Weiter oben, an der Hermannsklippe, erreichen wir einen noch unnatürlicheren Weg, auf den in früheren Zeiten Hirtenjungen ihre Schafe und Ziegen zum Brocken hinauf getrieben haben und der deswegen Hirtenstieg heißt. Nur war er zu der Zeit ein ganz gewöhnlicher Bergpfad. Doch nach dem 2. Weltkrieg gab es ein unrühmliches Kapitel deutscher Geschichte, in dem unser Land zweigeteilt war, in Ost und West, in die Bundesrepublik und in die DDR. Zur Zeit des Kalten Krieges standen sich hier zwei Machtblöcke unerbittlich gegenüber, und der Hirtenstieg wurde zum Grenzweg, nur wenig von den Grenzbefestigungsanlagen entfernt, ausgebaut, auf dem Militärfahrzeuge der Volksarmee patrouillierten, die jeden Punkt der Demarkationslinie erreichen konnten. Doch das war Gott sei Dank einmal, und das ist nun länger als ein viertel Jahrhundert her.
Der breite Betonplattenweg, der auch Kolonnenweg genannt wird, mit den vielen Löchern darin, durch die inzwischen Gras wächst, wodurch er etwas schöner wirkt, ist trotz seiner Unnatürlichkeit ein reizvoller Weg. Von Scharfenstein aus überwindet er auf einer Strecke von ca. vier Kilometern einen großen Höhenunterschied. Immerhin über 500 Meter. Zunächst führt er durch den üblichen Fichten-Forstwald. Doch weiter oben, über der Bismarckklippe, geht er in einen natürlichen Zustand über, eines Nationalparks würdig. Licht stehende Fichten und Tannen lassen am Boden genug Platz für Blaubeerkraut und andere Pflanzen. Dazwischen Granitblöcke. Eine wunderbare Natur.

* * *

### Verständnis prüfen
1 – Welchen Höhenunterschied überwindet der Betonplattenweg laut dem Text über den Hirtenstieg von Scharfenstein aus, und auf welcher Strecke?
2 – Nennen Sie alle Pflanzen, die im Text über den Hirtenstieg mit Namen genannt werden.

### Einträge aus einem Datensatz
* * *

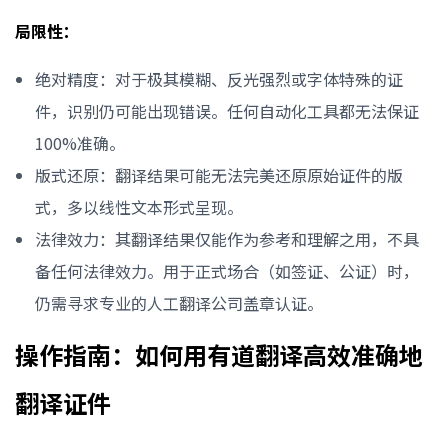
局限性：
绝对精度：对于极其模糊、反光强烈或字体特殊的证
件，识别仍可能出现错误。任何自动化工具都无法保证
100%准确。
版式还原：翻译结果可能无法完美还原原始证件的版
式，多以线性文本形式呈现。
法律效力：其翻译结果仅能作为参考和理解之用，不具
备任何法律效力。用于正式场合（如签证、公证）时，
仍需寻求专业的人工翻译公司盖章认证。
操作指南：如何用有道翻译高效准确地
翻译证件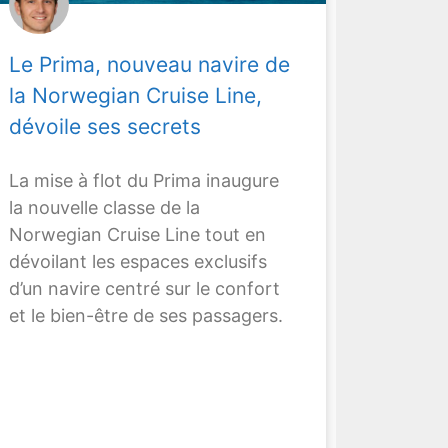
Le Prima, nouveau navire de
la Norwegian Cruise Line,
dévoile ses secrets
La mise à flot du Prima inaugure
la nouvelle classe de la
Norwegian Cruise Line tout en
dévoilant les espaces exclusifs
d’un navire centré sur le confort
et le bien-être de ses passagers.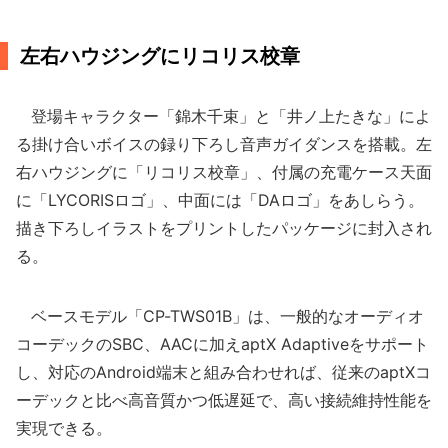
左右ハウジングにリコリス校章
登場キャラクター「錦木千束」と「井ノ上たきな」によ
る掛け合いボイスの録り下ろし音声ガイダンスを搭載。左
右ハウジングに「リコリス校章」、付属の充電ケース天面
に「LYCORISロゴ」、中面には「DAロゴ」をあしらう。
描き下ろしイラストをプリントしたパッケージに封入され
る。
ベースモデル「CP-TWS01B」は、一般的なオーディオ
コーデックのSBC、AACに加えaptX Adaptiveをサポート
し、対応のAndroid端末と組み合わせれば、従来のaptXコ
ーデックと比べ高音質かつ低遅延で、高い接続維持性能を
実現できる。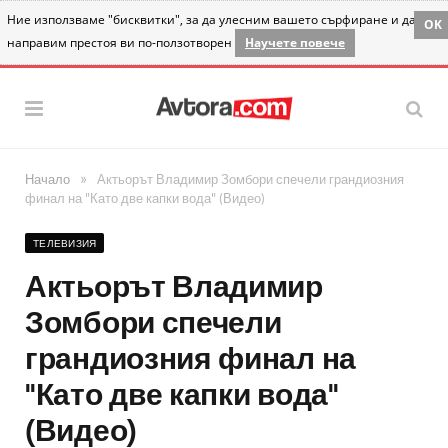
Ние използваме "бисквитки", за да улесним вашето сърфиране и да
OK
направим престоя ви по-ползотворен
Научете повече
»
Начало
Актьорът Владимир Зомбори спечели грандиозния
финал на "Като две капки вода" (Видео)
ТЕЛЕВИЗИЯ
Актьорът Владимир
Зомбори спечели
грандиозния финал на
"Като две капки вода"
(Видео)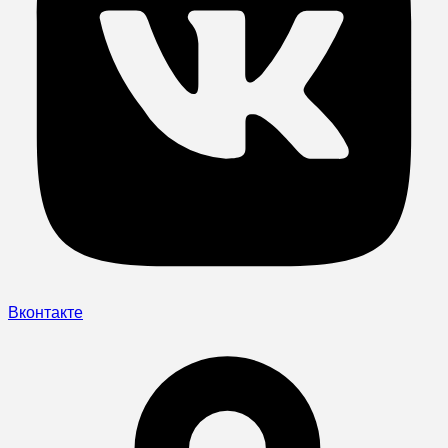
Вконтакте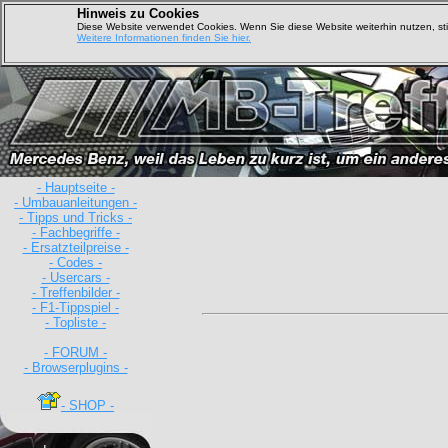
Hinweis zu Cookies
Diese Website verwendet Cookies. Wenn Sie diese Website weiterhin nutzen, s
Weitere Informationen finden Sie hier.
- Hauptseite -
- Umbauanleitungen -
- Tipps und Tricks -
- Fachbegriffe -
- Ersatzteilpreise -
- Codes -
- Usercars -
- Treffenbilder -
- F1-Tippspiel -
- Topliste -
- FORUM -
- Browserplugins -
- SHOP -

* * *

### Lösungen
1 – Über 500 Meter auf einer Strecke von ca. vier Kilometern.

2 – Gras, Fichten, Tannen, Blaubeerkraut